Extract provided:
○ ○ ○

Comic stores are for fans, not readers. But POKEMON comics are available at supermarkets, and bookstores, and toy stores, and PLACES KIDS ARE!!! As popular as Pokemon is, so is Batman (seriously, Pokemon is a wildly popular new fad, but Batman has been a mania equal to Pokemon at least three times during the last twenty years)

Distribute to newsstands, airports, variety stores, Wal-marts, and places where kids and readers are…and you'll get the comics industry back."

Ty Templeton, writer/artist


Let's look at a brief history of comics, as much as I can summarize it without it becoming an article in itself!

Comics were, for many decades, disposable reading matter aimed at a general audience. They were read mostly by kids, although comics like Superman, Batman, Captain America and others were just as popular with soldiers during wartime (many of them being high school-educated or less). You could find them at dime stores and grocery stores, and you have only to read the countless "I was going to buy candy and instead spent my dime on the captivating Superman comic" stories of fans and fans-turned-pros to know that this played a pivotal role in the success of comic books. Comics were accessible and cheap, and they weren't meant to be collectibles; the many coupons scattered throughout a typical comic make it clear that this was as disposable a purchase as a newspaper. Comics were made to be bent, folded, torn, left on the floor, stepped on and cut up. You could save them if you really liked a story, but you didn't handle them gingerly and place them in a slipcover the moment you were done with them. The comic collector industry which arose over the decades profited greatly from the fact that the vast majority (I'd give a percentage, but I'd be making it up) of comics had been mistreated, cut up, thrown in the garbage or pulped. Action Comics #1 wouldn't be worth $1000s if 95% of the comics published had been bagged with a backer board (or worse, sold in a sealed bag and never read).

I daresay that if these factors (Widely available, Aimed at a general audience, Cheap as candy and Intended to be disposable) existed today, the comics market would be thriving. As adults who've grown up with the modern market, we'd all gripe about our pet preferences…but they'd be thriving. Let's consider how comics changed over the years.

In the late 1940s and 1950s, readership of superhero comics sagged. While DC's "big three" continued to be published, comics companies focused on a wide assortment of genres, including cartoon, funny animal, cowboy, romance, sci-fi, war, horror and others. Many of these titles, or at least the genres, thrived for a decade or two. Some, such as Sgt. Rock, were published until the late 1980s! However, the emphasis shifted back to superheroes in spades when some now-legendary men like Julius Schwartz, John Broome, Gardner Fox and many other "greats" launched the Silver Age with sleeker, more sci-fi oriented Flash, Green Lantern, Hawkman and Atom superheroes. Around the same time, artists like Steve Ditko, Carmine Infantino, Joe Kubert and Jack Kirby were redefining comic book artwork. No longer was movement staid and confined to a boxlike layout; instead, the characters began to spring off the page! There are entire lectures and books devoted to this revolution in art, so I won't try to recap it in a sentence.

○ ○ ○

Given information:
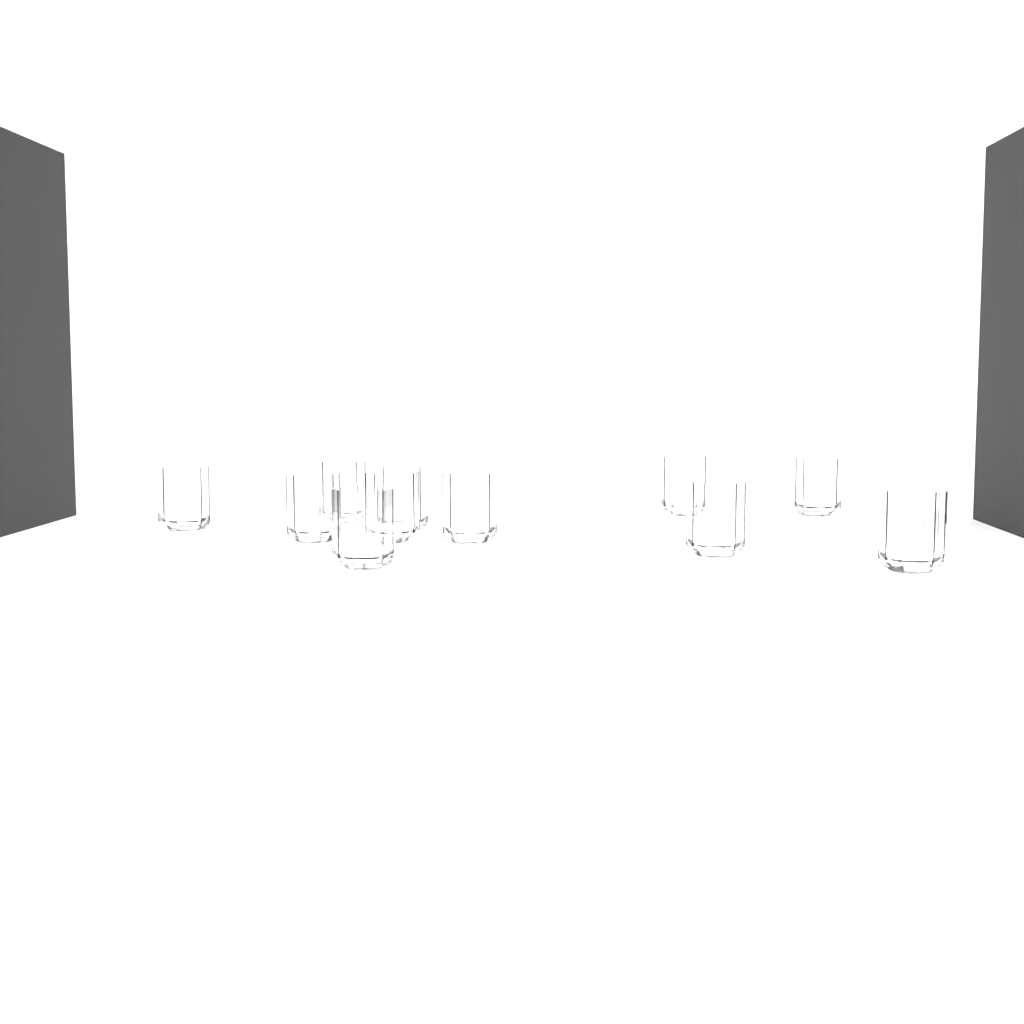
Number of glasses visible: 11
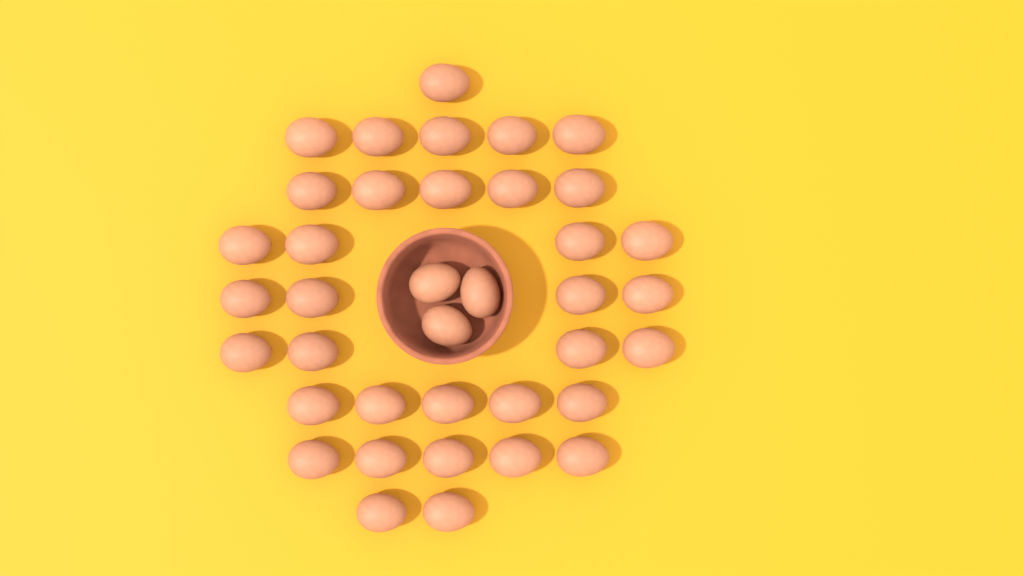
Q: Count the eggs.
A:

○ ○ ○

Work instructions:
(1) Can you reproduce everything in the comics passage from "Comic stores are" down to "last twenty years)"?
(2) According to the comics passage, why is Action Comics #1 worth thousands of dollars? Answer in one to three sentences.
The data above has no connection to the comics passage.

Answers:
(1)
Comic stores are for fans, not readers. But POKEMON comics are available at supermarkets, and bookstores, and toy stores, and PLACES KIDS ARE!!! As popular as Pokemon is, so is Batman (seriously, Pokemon is a wildly popular new fad, but Batman has been a mania equal to Pokemon at least three times during the last twenty years)

(2) Comics were treated as disposable purchases, so the vast majority were mistreated, cut up, thrown in the garbage or pulped. Action Comics #1 wouldn't be worth thousands if 95% of the comics published had been bagged with a backer board.